Advanced Practice Year

Students take the following courses during their advanced year:
  • Two practice courses in the chosen method area of concentration
  • T7113 Advanced Clinical Practice in a Field of Practice three credits. Prerequisites: T7102 Direct Practice with Individuals, Families & Groups; T7103 Advocacy in Social Work Practice. Must be taken concurrently with T6020 Second Year Field Work. Open only to students pursuing the Clinical method area. The course offers students in-depth exposure to differential assessment and intervention. Students register for this course by their designated field of practice: Aging; Contemporary Social Issues; Family and Children’s Services; Health, Mental Health and Disabilities; International Social Welfare; School-based and School-linked Services; and World of Work. All sections explore direct practice modalities for individuals, families, and groups: case management; core themes; and a variety of clinical interventions.
    T7114 Clinical Practice with Populations, Clinical Intervention Modalities, and Professional Practice Issues 3 credits.

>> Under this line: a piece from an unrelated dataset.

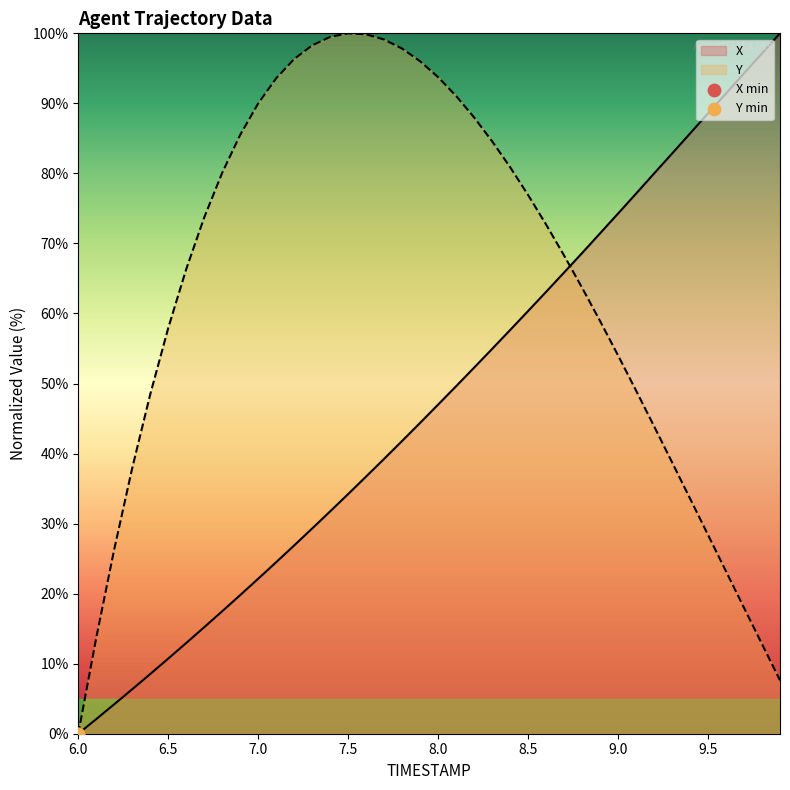

Is the value of Y at 9.7 greater than the value of TIMESTAMP at 6.4?

Yes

Prerequisite: T7113 Advanced Clinical Practice in a Field of Practice. Must be taken concurrently with T6020 Second Year Field Work. Open only to students pursuing the Clinical method area. This course builds on the general framework of Advanced Clinical Practice (T7113) to address problems in a particular field of practice. Students select two seven-week mini-courses in which they consolidate their developing knowledge and skills through in-depth study of service delivery to specific client populations, the application of specific intervention methods, or selected clinical practice issues. Topics are updated annually to reflect new developments in clinical practice.
  • A required course in the field of practice related to the final-year field placement
  • T6910 Health, Mental Health, and Disabilities: Issues, Policies, Research, and Programs 3 credits. Open to M.S. students in the first term of their second-year field placement. This is the required course for students whose field of practice is Health, Mental Health, and Disabilities. This course takes a problem-identification and problem-solving approach to the delivery of social work services in health, mental health, and disabilities, with content about the social policies and organization structures that characterize our current health-care system.
  • An advanced research course
  • T7501 Clinical Practice Evaluation 3 credits. Prerequisite: T6501 Social Work Research. Required for all students in Advanced Clinical Practice. This class introduces students to tools that document the effects of social work intervention and measure the effectiveness of social work practice. Students will learn to 1) critically assess procedures to identify and clarify problems for intervention, 2) identify and use methods that have proven value from rigorous research when available, and 3) conduct ongoing practice evaluation. They will also learn basic measurement, how to select and use self-monitoring, standardized, observational, and unobtrusive measures of client change along with single case design options, data plotting, and visual analysis of data.
  • Field Education (two terms): During the advanced practice year, students have more choice in their field internship assignments as the focus shifts to their chosen area of concentration.
NOTES:
  • Remaining classroom courses are taken as electives.
  • Students enrolled in the Social Enterprise Administration Management Fellows Program, the Accelerated Policy Program, and the Dialectical Behavior Therapy Program, mentioned above, have additional required coursework.

Other Program Options

If you opt to complete the degree in a year, 16 months, or more than two years, your curriculum will vary somewhat from the standard (two-year) schedule outlined above. The same requirements, however, will need to be met. See Study Plans (PDF: 58 pages) for more detailed information on our core curriculum and its variations according to program.